Using contraceptives would be great to those who most need it. A fair bit of women in places like Africa being coerced into having sex and bearing lots of children they cannot afford by their husband. The church should see them as priority among their other priorities.

They should also consider the fact that the world is becoming over populated and with this there will be an effect on the environment and consequences that will be detrimental to the human race.

I don't know much about Islamic teaching but I think they could learn a thing or two too.

meditrina Sun 03-Apr-16 11:51:56

I'm not Catholic, btw, so not ovine.

Vatican II (back in the 1960s) stated that (within marriage) sex for pleasure is OK.

And the previous Pope endorsed condoms for disease prevention.

Coercive/abusive men are a different issue. Because their existence is not limited to adherents on one denomination of one religion.

quencher Sun 03-Apr-16 13:02:11

And the previous Pope endorsed condoms for disease prevention.

Do you know how this was worded and how it should be applied ?

I also agree with your last point.

meditrina Sun 03-Apr-16 13:33:23

It was in 2010, in Light of the World: The Pope, the Church, and the Signs of the Times, with excerpts published by L'Osservatore Romano (the official Vatican newspaper).

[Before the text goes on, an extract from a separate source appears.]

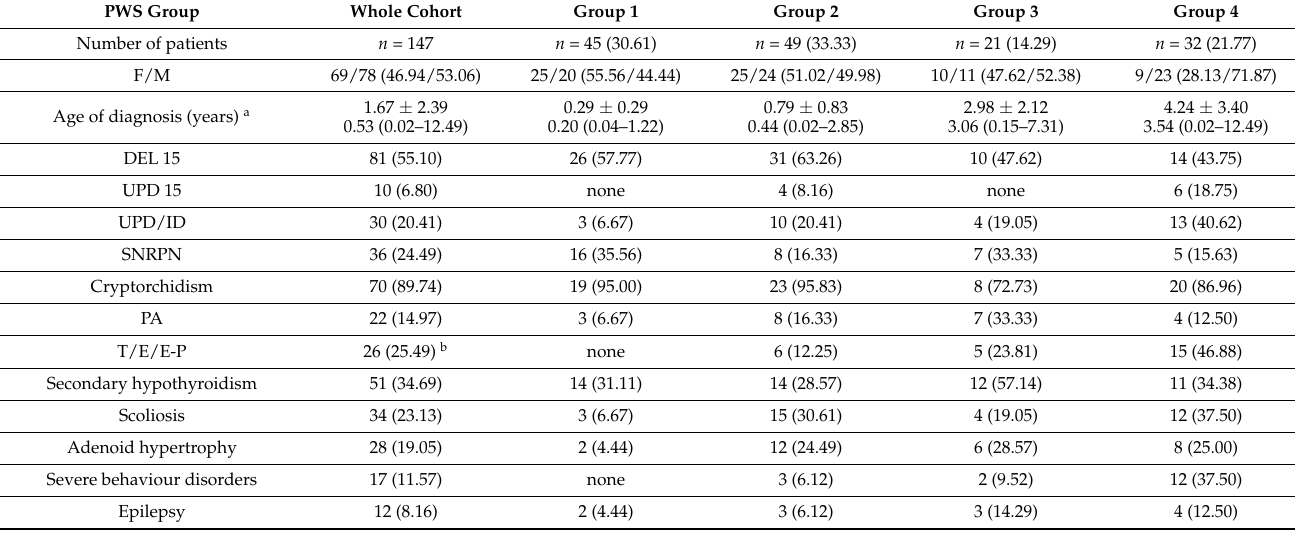
Table 1. Type of genetic diagnosis and clinical characteristics of patients with PWS, number of patients (percentage), mean value ± standard deviation scores (SDS) and median (minimal–maximal value) for the age of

Using a condom to reduce the risk of HIV infection "can be a first step in the direction of moralisation, a first assumption of responsibility, on the way toward recovering an awareness that not everything is allowed and that one cannot do whatever one wants".' (This aimed at people who know or strongly suspect they have a transmissible STI, to say they have a responsibility not to transmit and bareback is not automatically allowed).

It can be "a first step in a movement toward a different way, a more human way, of living sexuality,"

duckyneedsaclean Sun 03-Apr-16 15:49:51

meditrina, I may be wrong, but I think he was talking about homosexuals, not heterosexual sex.